Tuesday, June 20, 2017


Photo of a fan with "Jakob Jakobsen", the Danish edition of my book "Jamie's Story." 
This very young man hasn't yet learned to email, so it's his mother who sent me this photo, and told me how much he loves this book. (And yes, she gave me permission to use it in this post.) Over the years, many adults have told me how much one of my books meant to them as a child. Perhaps this fan will also, one day, do the same. 
Is there any better reward for one's life work than this?

Thursday, June 8, 2017


Though I was very familiar with her visual work, I did not know the name of this American illustrator, Maginel Wright Enright, until doing research for June's illustrator birthday.
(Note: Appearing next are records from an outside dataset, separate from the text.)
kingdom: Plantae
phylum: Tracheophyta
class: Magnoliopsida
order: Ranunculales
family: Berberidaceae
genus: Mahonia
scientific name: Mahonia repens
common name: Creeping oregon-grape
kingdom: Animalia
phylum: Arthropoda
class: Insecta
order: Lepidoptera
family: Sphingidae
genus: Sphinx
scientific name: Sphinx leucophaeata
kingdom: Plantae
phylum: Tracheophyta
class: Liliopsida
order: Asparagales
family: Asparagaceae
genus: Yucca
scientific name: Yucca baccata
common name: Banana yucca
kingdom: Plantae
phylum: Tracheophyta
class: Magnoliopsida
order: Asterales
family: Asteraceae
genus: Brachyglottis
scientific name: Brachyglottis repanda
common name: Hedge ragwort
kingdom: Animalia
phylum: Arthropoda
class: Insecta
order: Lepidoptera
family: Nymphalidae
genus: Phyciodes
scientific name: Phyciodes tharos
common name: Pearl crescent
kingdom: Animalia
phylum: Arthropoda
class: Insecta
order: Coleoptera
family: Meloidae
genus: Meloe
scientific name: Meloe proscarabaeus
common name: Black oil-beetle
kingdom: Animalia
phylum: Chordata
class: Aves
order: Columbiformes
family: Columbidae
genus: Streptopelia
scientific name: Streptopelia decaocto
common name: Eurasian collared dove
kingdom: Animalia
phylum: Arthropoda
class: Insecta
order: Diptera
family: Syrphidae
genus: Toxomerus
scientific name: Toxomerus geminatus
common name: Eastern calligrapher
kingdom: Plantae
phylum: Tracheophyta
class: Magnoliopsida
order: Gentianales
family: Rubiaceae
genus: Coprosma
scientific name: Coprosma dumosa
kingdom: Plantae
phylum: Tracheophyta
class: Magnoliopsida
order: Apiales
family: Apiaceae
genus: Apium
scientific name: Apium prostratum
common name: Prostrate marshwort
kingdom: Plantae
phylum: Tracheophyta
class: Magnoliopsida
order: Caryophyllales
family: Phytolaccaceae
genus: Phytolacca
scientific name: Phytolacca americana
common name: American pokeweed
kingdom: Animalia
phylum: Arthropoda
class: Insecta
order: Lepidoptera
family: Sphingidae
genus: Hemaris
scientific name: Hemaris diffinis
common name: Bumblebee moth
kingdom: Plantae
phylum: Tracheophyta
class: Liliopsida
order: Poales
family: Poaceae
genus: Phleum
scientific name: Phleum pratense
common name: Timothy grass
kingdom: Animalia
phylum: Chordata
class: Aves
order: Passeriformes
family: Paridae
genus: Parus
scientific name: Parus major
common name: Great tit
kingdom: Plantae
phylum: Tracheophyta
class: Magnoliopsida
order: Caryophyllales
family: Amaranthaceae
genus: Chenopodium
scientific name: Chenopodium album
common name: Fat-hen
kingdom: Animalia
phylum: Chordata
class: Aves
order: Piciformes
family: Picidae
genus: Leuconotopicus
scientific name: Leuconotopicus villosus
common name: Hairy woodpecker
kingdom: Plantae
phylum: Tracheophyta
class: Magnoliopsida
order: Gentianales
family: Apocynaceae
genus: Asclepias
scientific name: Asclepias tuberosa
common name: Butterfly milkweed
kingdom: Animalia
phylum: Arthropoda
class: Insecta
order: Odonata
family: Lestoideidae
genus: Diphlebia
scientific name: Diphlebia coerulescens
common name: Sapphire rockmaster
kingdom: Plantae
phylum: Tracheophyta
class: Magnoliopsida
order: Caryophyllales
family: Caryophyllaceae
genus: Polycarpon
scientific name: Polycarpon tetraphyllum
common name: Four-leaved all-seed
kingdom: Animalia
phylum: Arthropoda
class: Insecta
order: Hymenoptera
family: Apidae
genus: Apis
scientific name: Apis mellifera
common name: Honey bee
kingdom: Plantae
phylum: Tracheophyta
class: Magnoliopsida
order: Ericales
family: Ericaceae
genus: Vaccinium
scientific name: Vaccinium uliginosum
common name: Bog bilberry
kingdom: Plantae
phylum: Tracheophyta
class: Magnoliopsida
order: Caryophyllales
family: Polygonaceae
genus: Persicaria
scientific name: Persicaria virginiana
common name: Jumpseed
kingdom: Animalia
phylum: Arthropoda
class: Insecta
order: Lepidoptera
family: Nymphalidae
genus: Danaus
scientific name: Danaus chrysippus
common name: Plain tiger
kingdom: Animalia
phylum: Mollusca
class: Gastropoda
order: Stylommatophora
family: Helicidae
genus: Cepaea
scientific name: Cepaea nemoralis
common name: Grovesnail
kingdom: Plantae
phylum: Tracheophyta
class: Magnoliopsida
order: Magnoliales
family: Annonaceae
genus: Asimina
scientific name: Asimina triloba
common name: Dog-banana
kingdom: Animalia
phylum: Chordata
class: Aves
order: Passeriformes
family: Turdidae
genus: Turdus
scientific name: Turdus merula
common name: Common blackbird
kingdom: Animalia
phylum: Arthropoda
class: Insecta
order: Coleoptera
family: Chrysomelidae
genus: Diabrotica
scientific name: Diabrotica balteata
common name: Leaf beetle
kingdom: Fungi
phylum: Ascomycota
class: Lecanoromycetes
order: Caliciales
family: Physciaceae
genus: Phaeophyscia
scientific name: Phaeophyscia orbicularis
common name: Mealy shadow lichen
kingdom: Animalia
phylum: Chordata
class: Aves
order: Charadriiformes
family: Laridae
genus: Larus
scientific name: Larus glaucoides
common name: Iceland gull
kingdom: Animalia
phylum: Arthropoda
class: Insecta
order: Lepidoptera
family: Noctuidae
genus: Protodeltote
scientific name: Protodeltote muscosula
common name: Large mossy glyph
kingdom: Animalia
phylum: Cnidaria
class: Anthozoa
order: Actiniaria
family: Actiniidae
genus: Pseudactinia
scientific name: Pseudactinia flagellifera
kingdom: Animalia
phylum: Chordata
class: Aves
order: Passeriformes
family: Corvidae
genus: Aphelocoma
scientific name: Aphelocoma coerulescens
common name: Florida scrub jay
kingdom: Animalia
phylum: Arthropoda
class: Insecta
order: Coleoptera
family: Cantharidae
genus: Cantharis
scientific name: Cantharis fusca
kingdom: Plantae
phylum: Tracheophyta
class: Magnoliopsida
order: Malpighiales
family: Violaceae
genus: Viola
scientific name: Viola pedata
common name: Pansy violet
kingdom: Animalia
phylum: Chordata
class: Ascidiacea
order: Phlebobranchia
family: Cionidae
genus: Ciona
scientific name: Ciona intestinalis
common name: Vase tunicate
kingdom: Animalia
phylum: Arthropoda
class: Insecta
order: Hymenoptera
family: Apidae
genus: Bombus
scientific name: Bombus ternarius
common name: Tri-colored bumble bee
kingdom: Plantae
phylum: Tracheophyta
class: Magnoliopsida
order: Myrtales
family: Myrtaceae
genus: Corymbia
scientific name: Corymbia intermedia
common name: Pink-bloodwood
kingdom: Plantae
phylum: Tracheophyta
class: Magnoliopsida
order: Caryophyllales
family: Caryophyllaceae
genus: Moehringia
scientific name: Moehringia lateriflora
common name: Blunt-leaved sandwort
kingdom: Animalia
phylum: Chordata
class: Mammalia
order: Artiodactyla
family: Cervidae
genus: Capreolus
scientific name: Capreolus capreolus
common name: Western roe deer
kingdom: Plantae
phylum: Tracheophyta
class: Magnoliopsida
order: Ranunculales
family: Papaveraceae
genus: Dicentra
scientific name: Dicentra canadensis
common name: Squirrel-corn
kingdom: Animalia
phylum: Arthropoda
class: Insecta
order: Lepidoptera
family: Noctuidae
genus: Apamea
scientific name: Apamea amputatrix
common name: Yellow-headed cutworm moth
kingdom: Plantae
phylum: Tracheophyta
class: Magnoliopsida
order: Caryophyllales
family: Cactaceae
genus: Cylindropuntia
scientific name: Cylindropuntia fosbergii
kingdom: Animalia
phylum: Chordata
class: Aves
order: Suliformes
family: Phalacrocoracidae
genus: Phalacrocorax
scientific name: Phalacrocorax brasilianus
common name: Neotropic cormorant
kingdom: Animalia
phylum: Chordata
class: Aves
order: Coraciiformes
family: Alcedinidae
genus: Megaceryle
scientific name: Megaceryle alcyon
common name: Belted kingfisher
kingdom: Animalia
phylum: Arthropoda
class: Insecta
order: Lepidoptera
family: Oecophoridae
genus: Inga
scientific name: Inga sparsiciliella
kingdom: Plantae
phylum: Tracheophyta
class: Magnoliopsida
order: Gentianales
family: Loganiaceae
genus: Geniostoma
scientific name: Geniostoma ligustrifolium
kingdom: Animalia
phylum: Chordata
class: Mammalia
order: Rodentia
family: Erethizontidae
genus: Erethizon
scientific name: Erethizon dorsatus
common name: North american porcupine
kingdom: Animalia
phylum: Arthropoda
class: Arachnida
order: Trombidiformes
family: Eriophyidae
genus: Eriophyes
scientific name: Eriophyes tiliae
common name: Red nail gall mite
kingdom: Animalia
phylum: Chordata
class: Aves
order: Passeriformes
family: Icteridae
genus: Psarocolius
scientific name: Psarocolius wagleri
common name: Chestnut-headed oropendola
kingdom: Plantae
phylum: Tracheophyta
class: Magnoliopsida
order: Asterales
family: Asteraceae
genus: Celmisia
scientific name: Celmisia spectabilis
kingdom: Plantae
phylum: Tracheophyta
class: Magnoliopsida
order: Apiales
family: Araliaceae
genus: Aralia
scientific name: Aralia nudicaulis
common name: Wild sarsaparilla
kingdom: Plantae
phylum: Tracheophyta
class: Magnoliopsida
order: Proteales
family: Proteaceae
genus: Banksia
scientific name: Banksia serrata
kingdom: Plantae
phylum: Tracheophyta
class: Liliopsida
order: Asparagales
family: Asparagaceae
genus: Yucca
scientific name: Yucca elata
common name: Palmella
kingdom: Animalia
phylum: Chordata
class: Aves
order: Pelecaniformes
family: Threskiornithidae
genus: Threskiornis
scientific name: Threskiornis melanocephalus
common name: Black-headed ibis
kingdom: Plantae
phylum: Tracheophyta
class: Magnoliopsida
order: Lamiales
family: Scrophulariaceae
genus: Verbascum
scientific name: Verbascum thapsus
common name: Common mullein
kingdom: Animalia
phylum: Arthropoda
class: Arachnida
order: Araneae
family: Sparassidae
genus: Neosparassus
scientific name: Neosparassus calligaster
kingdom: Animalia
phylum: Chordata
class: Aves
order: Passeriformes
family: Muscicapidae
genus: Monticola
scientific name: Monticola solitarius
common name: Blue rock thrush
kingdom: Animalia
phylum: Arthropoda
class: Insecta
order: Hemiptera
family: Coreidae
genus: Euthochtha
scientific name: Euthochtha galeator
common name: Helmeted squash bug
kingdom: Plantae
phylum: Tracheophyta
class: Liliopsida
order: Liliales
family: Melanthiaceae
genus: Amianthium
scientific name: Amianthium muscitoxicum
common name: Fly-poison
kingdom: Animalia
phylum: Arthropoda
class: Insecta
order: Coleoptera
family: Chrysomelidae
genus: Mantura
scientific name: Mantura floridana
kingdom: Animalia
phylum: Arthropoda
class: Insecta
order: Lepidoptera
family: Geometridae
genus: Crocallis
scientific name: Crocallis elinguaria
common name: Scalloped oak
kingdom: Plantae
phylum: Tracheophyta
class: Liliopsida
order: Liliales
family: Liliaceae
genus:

And I was surprised to learn that she was the sister of the architect Frank Lloyd Wright.
Women's Home Companion
Enright was born on June 19, 1881, and died on April 18, 1966. She was a very productive illustrator, creating images for advertising...
...women's magazines...and educational publishers.

Her first venture into children's book illustration was for the series "The Twinkle Tales", which were written by Laura Bancroft.

From "The Twinkle Tales"---I don't know which volume
Laura Bancroft was in fact a pen name for Frank Baum, the author of "The Wizard of Oz" books! Another surprise as I researched this illustrator.

Enright's style matured as she went on to illustrate more than 60 books for children...

...including editions of "Hans Brinker, or, The Silver Skates"...

...and "Heidi".

The Market
Not all of her work was done in full color. This piece was created with just 3 colors, black, orange, and blue---the use of limited color being the custom for much of illustration during her time. The 3 colors are used together in varying percentages to create a palette with a variety of hue and strength.
An Enchanted Conversation
Enright's work certainly reflects the illustration styles popular during the early 1900's...
Babes In The Woods---created with just 2 colors, blue and black
...the years when she was producing most of her work.
  But Enright was no copyist or slave of fashion. Her work is strong, skillful, timeless, with a wonderful and easily recognized personality. Like many women artists, she is relatively unknown today. Let's honor her by looking for her illustrations as we browse used book stores, antique shops, and online auctions!